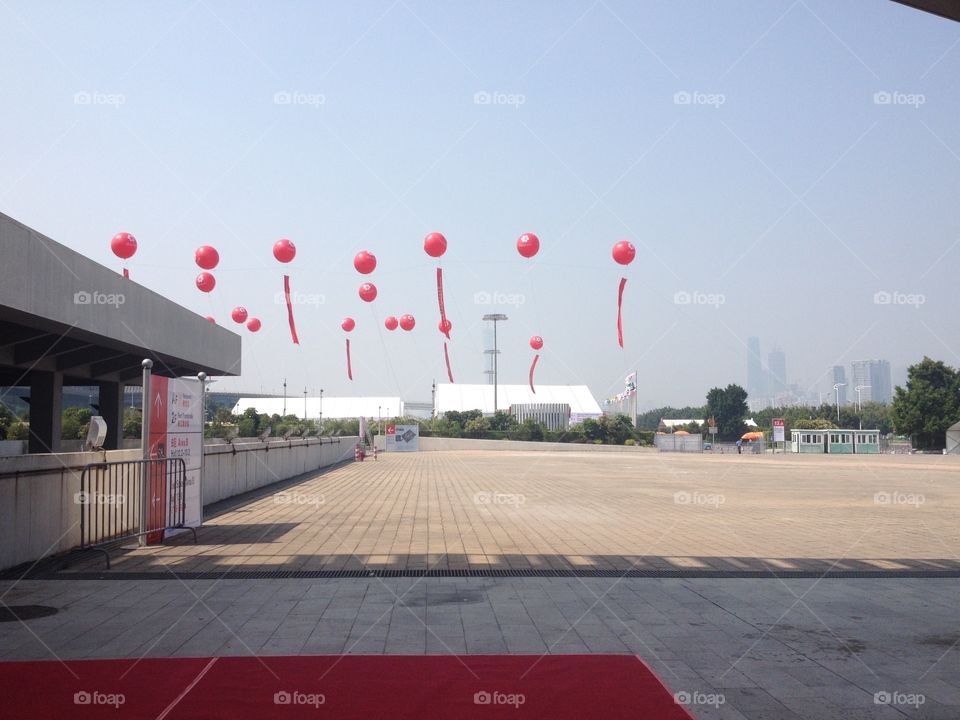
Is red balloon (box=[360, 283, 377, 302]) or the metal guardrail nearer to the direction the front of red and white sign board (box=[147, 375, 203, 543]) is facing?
the metal guardrail

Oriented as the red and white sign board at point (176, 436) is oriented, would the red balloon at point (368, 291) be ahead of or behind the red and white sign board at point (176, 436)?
behind

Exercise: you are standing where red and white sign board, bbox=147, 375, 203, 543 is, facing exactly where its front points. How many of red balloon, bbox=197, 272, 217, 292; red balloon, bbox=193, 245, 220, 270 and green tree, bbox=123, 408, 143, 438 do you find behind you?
3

• **What you will do**: Put every line of the records above into a Markdown table with the columns "Row" and "Text", numbering the rows and leaving out blank lines. Leave the pictures out of the answer.

• **Response**:
| Row | Text |
|---|---|
| 1 | Is red balloon (box=[360, 283, 377, 302]) or the metal guardrail nearer to the direction the front of red and white sign board (box=[147, 375, 203, 543]) is facing? |
| 2 | the metal guardrail |
| 3 | Oriented as the red and white sign board at point (176, 436) is oriented, would the red balloon at point (368, 291) be ahead of or behind the red and white sign board at point (176, 436)? |
| 4 | behind |
| 5 | Exercise: you are standing where red and white sign board, bbox=147, 375, 203, 543 is, facing exactly where its front points. How many of red balloon, bbox=197, 272, 217, 292; red balloon, bbox=193, 245, 220, 270 and green tree, bbox=123, 408, 143, 438 do you find behind you? |
| 6 | 3 |